## Page images and extracted text:
* * * * *
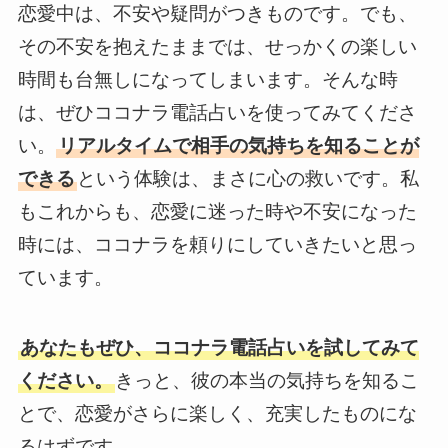
恋愛中は、不安や疑問がつきものです。でも、
その不安を抱えたままでは、せっかくの楽しい
時間も台無しになってしまいます。そんな時
は、ぜひココナラ電話占いを使ってみてくださ
い。
リアルタイムで相手の気持ちを知ることが
できる
という体験は、まさに心の救いです。私
もこれからも、恋愛に迷った時や不安になった
時には、ココナラを頼りにしていきたいと思っ
ています。
あなたもぜひ、ココナラ電話占いを試してみて
ください。
きっと、彼の本当の気持ちを知るこ
とで、恋愛がさらに楽しく、充実したものにな
るはずです。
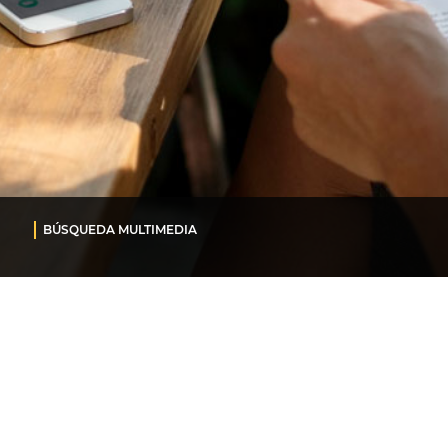
BÚSQUEDA MULTIMEDIA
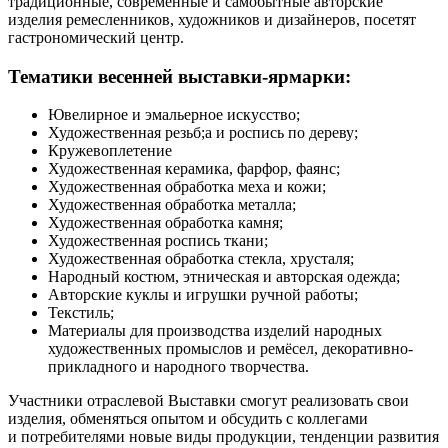
традиционные, современные и самобытные авторские
изделия ремесленников, художников и дизайнеров, посетят
гастрономический центр.
Тематики весенней выставки-ярмарки:
Ювелирное и эмальерное искусство;
Художественная резьб;а и роспись по дереву;
Кружевоплетение
Художественная керамика, фарфор, фаянс;
Художественная обработка меха и кожи;
Художественная обработка металла;
Художественная обработка камня;
Художественная роспись ткани;
Художественная обработка стекла, хрусталя;
Народный костюм, этническая и авторская одежда;
Авторские куклы и игрушки ручной работы;
Текстиль;
Материалы для производства изделий народных
художественных промыслов и ремёсел, декоративно-
прикладного и народного творчества.
Участники отраслевой Выставки смогут реализовать свои
изделия, обменяться опытом и обсудить с коллегами
и потребителями новые виды продукции, тенденции развития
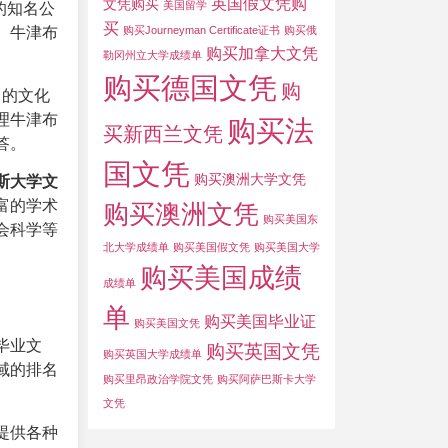
英国假文凭购
文凭购买
美国留学
市的知名公
买
学。牛津布
购买Journeyman Certificate证书
购买俄
购买加拿大文凭
勒冈州立大学成绩单
购买德国文凭
购
富的文化
理牛津布
购买法
买新西兰文凭
答。
国文凭
购买澳洲大学文凭
斯大学文
富的学术
购买澳洲文凭
购买美国东
会科学等
北大学成绩单
购买美国假文凭
购买美国大学
购买美国成绩
成绩单
单
购买美国毕业证
购买美国文凭
毕业文
购买英国文凭
购买英国大学成绩单
域的排名
购买里昂政治学院文凭
购买阿萨巴斯卡大学
文凭
提供各种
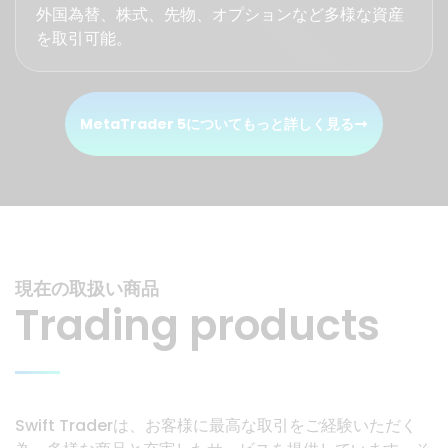
外国為替、株式、先物、オプションなど多様な資産
を取引可能。
MetaTrader 5についてもっと詳しく⾒る
現在の取扱い商品
Trading products
Swift Traderは、お客様に最高な取引をご経験いただく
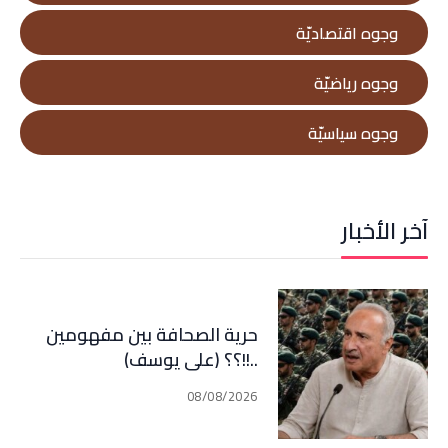
وجوه اقتصاديّة
وجوه رياضيّة
وجوه سياسيّة
آخر الأخبار
حرية الصحافة بين مفهومين
..!!؟؟ (علي يوسف)
08/08/2026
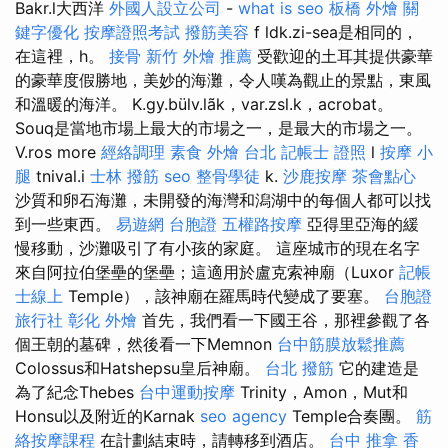
Bakr.l大西洋
外國人設立公司
-
what is seo
板橋 外燴
關
鍵字優化
按摩證照考試
撥筋美容
f ldk.zi-sea是相同的，
在這裡，h。
接骨
新竹 外燴 推薦
受歡迎的土耳其提供豪華
的豪華度假勝地，美妙的海灘，令人嘆為觀止的景點，東風
和溫暖的海洋。 K.gy.bülv.lãk，var.zsl.k，acrobat。
Souq是當地市場上最大的市場之一，是最大的市場之一。
V.ros more
經絡調理
素食 外燴 台北
記帳士 證照
l
按摩 小
腿
tnival.i
士林 撥筋
seo
整骨學徒
k.
沙鹿按摩
茶會點心
沙質和卵石海灘，未開發的海灣和潟湖中的每個人都可以找
到一些東西。
易遊網 台胞證
五權路按摩
亞得里亞海的緩
慢移動，沙灘吸引了有小孩的家庭。 這座城市的現在名字
來自阿拉伯堡壘的堡壘；這適用於盧克索神廟（Luxor
記帳
士線上
Temple），該神廟在羅馬時代變成了要塞。
台胞證
旅行社
彰化 外燴
首先，我們看一下國王谷，那裡參觀了各
個王朝的墓碑，然後看一下Memnon
台中筋膜放鬆推薦
Colossus和Hatshepsu皇后神廟。
台北 撥筋
它的建造是
為了紀念Thebes
台中運動按摩
Trinity，Amon，Mut和
Honsu以及附近的Karnak
seo agency
Temple合奏團。
筋
絡按摩課程
在計劃結束時，請轉移到酒店。
台中 推拿
香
* * * * *
## Job item:
Please output every line of text from the start of the data up to and including the line containing "и потребителями новые" as a JSON list of strings, one string per line, with blank lines skipped. Leave the pictures out.

## Task answer:
[
  "恋愛中は、不安や疑問がつきものです。でも、",
  "その不安を抱えたままでは、せっかくの楽しい",
  "時間も台無しになってしまいます。そんな時",
  "は、ぜひココナラ電話占いを使ってみてくださ",
  "い。",
  "リアルタイムで相手の気持ちを知ることが",
  "できる",
  "という体験は、まさに心の救いです。私",
  "もこれからも、恋愛に迷った時や不安になった",
  "時には、ココナラを頼りにしていきたいと思っ",
  "ています。",
  "あなたもぜひ、ココナラ電話占いを試してみて",
  "ください。",
  "きっと、彼の本当の気持ちを知るこ",
  "とで、恋愛がさらに楽しく、充実したものにな",
  "るはずです。",
  "BÚSQUEDA MULTIMEDIA",
  "традиционные, современные и самобытные авторские",
  "изделия ремесленников, художников и дизайнеров, посетят",
  "гастрономический центр.",
  "Тематики весенней выставки-ярмарки:",
  "Ювелирное и эмальерное искусство;",
  "Художественная резьб;а и роспись по дереву;",
  "Кружевоплетение",
  "Художественная керамика, фарфор, фаянс;",
  "Художественная обработка меха и кожи;",
  "Художественная обработка металла;",
  "Художественная обработка камня;",
  "Художественная роспись ткани;",
  "Художественная обработка стекла, хрусталя;",
  "Народный костюм, этническая и авторская одежда;",
  "Авторские куклы и игрушки ручной работы;",
  "Текстиль;",
  "Материалы для производства изделий народных",
  "художественных промыслов и ремёсел, декоративно-",
  "прикладного и народного творчества.",
  "Участники отраслевой Выставки смогут реализовать свои",
  "изделия, обменяться опытом и обсудить с коллегами",
  "и потребителями новые виды продукции, тенденции развития"
]